Task goal: Pick out each line in the material below that contains the string "ankle", and copy those lines.

Data provided:
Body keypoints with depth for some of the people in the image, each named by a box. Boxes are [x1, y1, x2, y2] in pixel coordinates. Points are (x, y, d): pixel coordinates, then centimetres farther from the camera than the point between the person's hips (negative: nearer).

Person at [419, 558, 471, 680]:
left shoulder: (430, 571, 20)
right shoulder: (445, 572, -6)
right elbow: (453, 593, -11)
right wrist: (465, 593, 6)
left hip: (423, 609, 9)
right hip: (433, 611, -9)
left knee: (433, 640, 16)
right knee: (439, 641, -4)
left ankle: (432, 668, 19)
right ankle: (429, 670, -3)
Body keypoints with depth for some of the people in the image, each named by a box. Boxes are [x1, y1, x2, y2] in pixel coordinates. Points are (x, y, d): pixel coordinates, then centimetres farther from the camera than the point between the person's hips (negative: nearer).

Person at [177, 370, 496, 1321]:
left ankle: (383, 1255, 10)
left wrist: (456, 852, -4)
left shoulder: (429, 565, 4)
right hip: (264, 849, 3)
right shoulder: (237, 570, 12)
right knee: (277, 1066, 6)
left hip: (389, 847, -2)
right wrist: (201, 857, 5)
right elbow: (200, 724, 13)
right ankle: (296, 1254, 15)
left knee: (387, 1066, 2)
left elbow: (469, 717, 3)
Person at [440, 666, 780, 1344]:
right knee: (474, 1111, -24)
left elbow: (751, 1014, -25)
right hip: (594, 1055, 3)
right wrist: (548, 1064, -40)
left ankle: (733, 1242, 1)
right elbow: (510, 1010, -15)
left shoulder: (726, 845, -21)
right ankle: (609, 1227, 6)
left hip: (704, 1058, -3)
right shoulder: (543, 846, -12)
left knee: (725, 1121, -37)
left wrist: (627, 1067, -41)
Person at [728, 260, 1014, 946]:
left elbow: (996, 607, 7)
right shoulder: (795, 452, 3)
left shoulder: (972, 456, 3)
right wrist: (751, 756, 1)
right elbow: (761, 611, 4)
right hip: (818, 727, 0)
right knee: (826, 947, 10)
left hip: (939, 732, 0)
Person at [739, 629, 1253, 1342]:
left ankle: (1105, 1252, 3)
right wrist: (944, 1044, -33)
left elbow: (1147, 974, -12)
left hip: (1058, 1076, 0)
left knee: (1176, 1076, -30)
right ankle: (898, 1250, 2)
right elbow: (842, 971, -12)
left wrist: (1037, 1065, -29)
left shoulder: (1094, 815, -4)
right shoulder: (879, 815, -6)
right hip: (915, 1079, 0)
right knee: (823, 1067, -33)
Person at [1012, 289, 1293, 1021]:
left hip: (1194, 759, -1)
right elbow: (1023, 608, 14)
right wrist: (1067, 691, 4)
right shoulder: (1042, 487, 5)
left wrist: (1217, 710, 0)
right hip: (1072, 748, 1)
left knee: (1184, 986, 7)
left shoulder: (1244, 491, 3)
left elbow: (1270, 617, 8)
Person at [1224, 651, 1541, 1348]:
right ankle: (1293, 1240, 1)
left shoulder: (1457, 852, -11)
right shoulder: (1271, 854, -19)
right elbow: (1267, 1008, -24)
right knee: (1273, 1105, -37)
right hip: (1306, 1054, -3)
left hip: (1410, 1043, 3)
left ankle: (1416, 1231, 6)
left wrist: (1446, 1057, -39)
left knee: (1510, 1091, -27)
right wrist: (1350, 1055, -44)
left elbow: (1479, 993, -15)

...

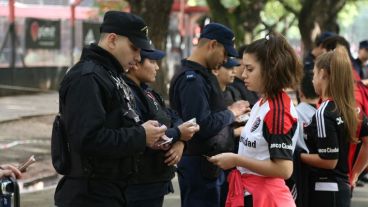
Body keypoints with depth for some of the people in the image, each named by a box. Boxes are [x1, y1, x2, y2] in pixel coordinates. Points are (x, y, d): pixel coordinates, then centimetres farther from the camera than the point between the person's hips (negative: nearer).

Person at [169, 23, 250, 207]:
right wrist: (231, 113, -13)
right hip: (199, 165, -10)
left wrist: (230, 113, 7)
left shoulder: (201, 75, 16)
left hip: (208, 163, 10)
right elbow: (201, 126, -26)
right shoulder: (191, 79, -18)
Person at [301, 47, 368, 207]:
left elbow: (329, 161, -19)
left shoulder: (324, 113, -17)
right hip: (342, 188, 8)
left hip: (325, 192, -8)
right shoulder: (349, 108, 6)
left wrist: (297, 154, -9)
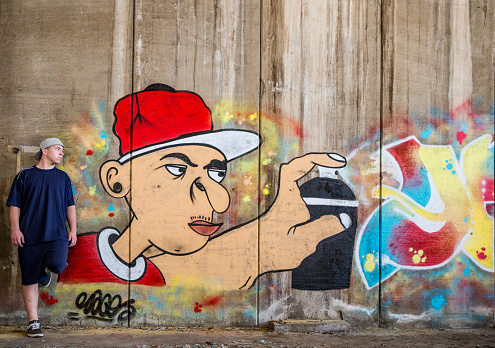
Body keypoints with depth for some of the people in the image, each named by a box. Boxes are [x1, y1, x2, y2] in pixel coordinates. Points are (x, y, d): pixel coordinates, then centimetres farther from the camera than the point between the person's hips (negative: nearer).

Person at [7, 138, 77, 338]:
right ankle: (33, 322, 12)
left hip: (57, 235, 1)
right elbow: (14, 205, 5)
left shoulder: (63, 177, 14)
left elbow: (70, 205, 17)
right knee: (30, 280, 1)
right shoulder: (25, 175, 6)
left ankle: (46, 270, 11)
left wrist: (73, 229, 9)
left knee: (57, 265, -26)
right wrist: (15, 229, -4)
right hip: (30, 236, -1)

--

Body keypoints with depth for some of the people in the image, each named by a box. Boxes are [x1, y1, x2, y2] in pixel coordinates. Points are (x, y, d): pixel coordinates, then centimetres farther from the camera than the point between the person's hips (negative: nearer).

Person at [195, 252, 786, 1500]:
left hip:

Task solution:
left ankle: (432, 668, 19)
right ankle: (429, 670, -3)
left ankle: (383, 1255, 10)
right ankle: (296, 1254, 15)
left ankle: (733, 1242, 1)
right ankle: (609, 1227, 6)
left ankle: (1105, 1252, 3)
right ankle: (898, 1250, 2)
right ankle: (1293, 1240, 1)
left ankle: (1416, 1231, 6)
right ankle: (33, 322, 12)
left ankle: (46, 270, 11)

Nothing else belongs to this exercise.